(Household object detections)
______________________________

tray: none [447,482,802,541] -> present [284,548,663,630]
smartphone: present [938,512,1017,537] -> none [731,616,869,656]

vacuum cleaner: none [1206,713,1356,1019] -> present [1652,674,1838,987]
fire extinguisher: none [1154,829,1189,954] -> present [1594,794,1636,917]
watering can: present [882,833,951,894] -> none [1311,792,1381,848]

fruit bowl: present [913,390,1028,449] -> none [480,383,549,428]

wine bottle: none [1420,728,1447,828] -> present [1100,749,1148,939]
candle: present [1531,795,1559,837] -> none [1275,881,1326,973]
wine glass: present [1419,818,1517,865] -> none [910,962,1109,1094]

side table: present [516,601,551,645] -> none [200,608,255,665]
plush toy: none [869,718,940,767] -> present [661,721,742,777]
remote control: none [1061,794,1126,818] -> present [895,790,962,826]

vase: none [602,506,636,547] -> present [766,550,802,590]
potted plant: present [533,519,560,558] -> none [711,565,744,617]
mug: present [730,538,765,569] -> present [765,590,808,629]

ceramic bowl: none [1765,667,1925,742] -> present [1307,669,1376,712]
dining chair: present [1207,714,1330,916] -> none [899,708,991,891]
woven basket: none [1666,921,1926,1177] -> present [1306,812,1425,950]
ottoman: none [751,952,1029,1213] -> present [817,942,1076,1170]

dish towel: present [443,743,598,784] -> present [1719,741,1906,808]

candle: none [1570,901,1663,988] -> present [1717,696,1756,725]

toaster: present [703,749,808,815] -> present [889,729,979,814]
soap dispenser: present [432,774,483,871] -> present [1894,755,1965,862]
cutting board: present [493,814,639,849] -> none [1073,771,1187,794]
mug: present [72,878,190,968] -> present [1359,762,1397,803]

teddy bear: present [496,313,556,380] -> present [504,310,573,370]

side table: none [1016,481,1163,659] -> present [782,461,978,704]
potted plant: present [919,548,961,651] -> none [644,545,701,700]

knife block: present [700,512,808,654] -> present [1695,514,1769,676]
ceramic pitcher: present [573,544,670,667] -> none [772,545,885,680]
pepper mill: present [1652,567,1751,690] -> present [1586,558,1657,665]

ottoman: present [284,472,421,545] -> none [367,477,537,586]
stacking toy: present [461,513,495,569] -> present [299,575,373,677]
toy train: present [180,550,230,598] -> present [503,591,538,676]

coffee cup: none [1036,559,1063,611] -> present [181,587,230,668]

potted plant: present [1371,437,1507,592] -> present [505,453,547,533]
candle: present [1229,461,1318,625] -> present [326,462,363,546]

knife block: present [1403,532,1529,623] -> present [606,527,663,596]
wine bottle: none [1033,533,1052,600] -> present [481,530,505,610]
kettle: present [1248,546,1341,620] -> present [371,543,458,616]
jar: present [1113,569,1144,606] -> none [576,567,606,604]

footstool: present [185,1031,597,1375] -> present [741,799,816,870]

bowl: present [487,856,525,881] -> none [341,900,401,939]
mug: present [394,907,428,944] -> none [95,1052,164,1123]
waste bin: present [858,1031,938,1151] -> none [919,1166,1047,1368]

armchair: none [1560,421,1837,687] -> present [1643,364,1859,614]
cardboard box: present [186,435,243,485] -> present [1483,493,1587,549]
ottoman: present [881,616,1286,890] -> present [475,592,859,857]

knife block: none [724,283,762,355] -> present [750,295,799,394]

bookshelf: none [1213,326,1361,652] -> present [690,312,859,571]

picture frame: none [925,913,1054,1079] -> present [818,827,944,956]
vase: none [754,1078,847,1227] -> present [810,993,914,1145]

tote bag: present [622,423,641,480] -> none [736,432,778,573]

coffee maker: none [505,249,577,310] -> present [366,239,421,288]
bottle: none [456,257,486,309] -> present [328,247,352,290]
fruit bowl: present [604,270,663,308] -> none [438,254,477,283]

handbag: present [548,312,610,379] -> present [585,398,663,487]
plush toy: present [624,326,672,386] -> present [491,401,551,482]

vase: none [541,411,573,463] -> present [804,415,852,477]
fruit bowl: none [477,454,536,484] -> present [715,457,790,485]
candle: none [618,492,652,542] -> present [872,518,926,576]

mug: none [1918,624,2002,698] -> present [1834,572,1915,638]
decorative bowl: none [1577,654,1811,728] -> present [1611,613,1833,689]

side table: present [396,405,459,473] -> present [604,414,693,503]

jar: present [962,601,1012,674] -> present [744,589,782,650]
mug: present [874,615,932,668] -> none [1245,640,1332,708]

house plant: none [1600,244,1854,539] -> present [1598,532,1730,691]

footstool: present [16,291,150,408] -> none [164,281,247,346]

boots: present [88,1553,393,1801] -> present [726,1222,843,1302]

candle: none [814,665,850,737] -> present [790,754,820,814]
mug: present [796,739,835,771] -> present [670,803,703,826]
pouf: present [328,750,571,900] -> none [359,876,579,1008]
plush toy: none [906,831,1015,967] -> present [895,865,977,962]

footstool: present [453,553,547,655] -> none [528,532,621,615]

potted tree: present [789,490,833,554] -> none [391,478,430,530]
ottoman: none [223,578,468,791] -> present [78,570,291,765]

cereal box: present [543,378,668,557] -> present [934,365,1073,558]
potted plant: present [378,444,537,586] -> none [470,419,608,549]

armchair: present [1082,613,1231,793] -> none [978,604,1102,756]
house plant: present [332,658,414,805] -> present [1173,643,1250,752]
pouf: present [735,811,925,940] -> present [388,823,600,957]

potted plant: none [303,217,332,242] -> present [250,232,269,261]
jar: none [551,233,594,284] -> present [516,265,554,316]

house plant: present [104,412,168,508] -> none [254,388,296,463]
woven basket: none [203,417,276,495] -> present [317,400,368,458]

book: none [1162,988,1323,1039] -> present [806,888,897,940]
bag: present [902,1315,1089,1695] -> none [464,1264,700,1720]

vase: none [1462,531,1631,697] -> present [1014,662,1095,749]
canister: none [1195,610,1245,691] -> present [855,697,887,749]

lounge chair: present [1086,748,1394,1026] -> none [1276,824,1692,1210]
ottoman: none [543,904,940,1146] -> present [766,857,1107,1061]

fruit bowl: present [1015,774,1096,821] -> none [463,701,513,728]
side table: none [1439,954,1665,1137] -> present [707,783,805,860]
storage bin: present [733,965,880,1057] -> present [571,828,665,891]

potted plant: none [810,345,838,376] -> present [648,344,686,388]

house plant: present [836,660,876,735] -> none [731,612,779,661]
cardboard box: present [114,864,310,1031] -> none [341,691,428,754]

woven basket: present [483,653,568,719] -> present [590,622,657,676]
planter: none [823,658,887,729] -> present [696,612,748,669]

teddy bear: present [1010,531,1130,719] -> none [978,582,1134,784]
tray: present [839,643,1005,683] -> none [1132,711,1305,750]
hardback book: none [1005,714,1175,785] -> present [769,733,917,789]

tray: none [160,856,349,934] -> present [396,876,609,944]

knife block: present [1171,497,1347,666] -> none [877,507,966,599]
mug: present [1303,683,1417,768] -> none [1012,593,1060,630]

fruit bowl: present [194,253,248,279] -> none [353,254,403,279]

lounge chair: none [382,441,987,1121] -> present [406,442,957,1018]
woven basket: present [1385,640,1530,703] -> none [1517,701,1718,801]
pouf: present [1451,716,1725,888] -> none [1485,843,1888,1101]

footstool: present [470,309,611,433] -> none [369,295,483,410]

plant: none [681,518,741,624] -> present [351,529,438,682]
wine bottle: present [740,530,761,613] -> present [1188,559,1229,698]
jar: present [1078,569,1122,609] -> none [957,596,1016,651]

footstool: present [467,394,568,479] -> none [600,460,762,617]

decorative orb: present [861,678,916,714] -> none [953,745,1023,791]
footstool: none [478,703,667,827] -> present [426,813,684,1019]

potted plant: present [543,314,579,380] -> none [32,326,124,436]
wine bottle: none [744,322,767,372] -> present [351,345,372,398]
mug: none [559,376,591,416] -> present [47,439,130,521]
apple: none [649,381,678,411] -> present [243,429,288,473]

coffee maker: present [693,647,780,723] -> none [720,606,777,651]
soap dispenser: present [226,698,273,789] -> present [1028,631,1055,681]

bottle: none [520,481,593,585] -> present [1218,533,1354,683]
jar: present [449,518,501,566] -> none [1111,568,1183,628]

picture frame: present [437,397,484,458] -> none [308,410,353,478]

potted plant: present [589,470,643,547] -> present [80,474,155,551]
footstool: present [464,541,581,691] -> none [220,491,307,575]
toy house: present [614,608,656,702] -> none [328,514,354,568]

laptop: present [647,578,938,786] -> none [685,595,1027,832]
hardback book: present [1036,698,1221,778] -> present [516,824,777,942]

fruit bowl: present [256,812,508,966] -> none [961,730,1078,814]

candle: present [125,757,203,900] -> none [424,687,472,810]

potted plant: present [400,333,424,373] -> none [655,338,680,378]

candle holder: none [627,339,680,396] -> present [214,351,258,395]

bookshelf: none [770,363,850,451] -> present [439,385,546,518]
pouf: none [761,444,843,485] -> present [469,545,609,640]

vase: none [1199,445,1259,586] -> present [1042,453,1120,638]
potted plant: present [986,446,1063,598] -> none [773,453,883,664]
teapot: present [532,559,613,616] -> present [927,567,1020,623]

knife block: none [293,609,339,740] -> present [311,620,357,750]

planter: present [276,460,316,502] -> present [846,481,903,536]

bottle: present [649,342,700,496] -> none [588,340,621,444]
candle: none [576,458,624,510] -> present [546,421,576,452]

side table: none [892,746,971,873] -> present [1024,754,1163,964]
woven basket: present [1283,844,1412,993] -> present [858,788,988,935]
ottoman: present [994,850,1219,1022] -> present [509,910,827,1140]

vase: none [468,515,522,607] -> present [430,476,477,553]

______________________________

▶ _Activity_
Return only those lines that run from the one containing "candle: present [125,757,203,900]" through the end of the entries, keeping each exactly as written.

▶ _Solution to this problem_
candle: present [125,757,203,900] -> none [424,687,472,810]

potted plant: present [400,333,424,373] -> none [655,338,680,378]

candle holder: none [627,339,680,396] -> present [214,351,258,395]

bookshelf: none [770,363,850,451] -> present [439,385,546,518]
pouf: none [761,444,843,485] -> present [469,545,609,640]

vase: none [1199,445,1259,586] -> present [1042,453,1120,638]
potted plant: present [986,446,1063,598] -> none [773,453,883,664]
teapot: present [532,559,613,616] -> present [927,567,1020,623]

knife block: none [293,609,339,740] -> present [311,620,357,750]

planter: present [276,460,316,502] -> present [846,481,903,536]

bottle: present [649,342,700,496] -> none [588,340,621,444]
candle: none [576,458,624,510] -> present [546,421,576,452]

side table: none [892,746,971,873] -> present [1024,754,1163,964]
woven basket: present [1283,844,1412,993] -> present [858,788,988,935]
ottoman: present [994,850,1219,1022] -> present [509,910,827,1140]

vase: none [468,515,522,607] -> present [430,476,477,553]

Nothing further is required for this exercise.